(Having little experience of pets, and none of anonymous herds of cattle, perhaps “like blood cells, not like limbs” is a better analogy…)
This is a pretty common adage among people working at any kind of scale. I just wish it was more generally accepted.
Reboot your servers often. Destroy and rebuild them often. Poke them, prod them, ensure that your services continue.
The more you do this, the more confidence you can have in the resilience of your system.
High uptime was cool in the 90s. It’s also a measure of how long it’s been since you tested the machine starts up ok. You want to test that before a critical downtime situation. The longer you leave it, the more likely you are to find that, oh, oh dear, an update broke your boot loader config, or you never actually booted into that kernel you installed a few months back, or nobody still at the company knows the password to the encrypted data partition.
You may claim to have a fancy high availability setup with keepalived or CARP etc. Do you know that? When did you last see it work?
“But I’ve only got one server!”
Resource constraints are a thing, I know, but still.
Can you offload to SaaS/PaaS/IaaS? Can you run a second server?
What’s the real cost of it being down? Determining this is hard. Inevitably you’ll have forgotten to back something up; some small piece of critical data like a config file you manually tweaked once at install time and forgot about.

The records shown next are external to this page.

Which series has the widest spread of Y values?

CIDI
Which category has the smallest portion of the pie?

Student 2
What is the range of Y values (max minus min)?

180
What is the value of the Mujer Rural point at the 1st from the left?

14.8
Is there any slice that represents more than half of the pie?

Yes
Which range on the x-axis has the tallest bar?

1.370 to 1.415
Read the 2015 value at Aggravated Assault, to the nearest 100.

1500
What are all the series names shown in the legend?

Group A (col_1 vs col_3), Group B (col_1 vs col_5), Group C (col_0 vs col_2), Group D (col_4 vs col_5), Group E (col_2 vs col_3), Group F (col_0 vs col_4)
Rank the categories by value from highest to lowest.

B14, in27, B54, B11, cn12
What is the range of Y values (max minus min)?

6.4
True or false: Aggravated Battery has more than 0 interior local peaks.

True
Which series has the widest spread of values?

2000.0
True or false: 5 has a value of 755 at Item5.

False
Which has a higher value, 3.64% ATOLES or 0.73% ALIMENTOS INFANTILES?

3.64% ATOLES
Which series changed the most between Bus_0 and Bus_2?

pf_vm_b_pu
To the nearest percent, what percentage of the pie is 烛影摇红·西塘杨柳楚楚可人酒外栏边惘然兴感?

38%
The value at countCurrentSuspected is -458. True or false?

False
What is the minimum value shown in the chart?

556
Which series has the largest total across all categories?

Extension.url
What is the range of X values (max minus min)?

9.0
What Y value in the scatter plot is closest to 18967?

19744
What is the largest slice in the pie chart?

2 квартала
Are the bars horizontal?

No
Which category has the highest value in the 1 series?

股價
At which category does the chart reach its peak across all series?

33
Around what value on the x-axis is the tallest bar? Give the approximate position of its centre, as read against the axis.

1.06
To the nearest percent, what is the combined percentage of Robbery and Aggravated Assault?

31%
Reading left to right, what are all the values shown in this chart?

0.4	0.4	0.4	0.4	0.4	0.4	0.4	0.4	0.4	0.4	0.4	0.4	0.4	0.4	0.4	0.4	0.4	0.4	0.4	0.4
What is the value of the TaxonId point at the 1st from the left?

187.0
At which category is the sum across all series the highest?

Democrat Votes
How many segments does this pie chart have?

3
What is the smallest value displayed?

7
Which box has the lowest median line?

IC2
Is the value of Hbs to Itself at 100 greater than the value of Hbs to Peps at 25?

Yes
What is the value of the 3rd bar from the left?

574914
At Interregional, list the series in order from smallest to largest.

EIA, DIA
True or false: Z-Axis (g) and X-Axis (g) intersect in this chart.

You do not want to find yourself in the situation where you’re not applying security updates to a machine because you’re scared they’ll break it. That way lies misery and ruin.
Yes in pure billing terms, renting one beefy server and running everything on it is cheaper than a couple of PaaS applications, or even just several smaller servers. Can you at least use some form of containment so the things you run on it are isolated enough to easily run elsewhere?
Yes there’s environments where this approach isn’t practical. Ask yourself if yours is really one of them though.
If you’re concerned because you’ve no idea what would happen if one of your servers suddenly died, maybe it’s time to treat Fido with a bit less personal attachment.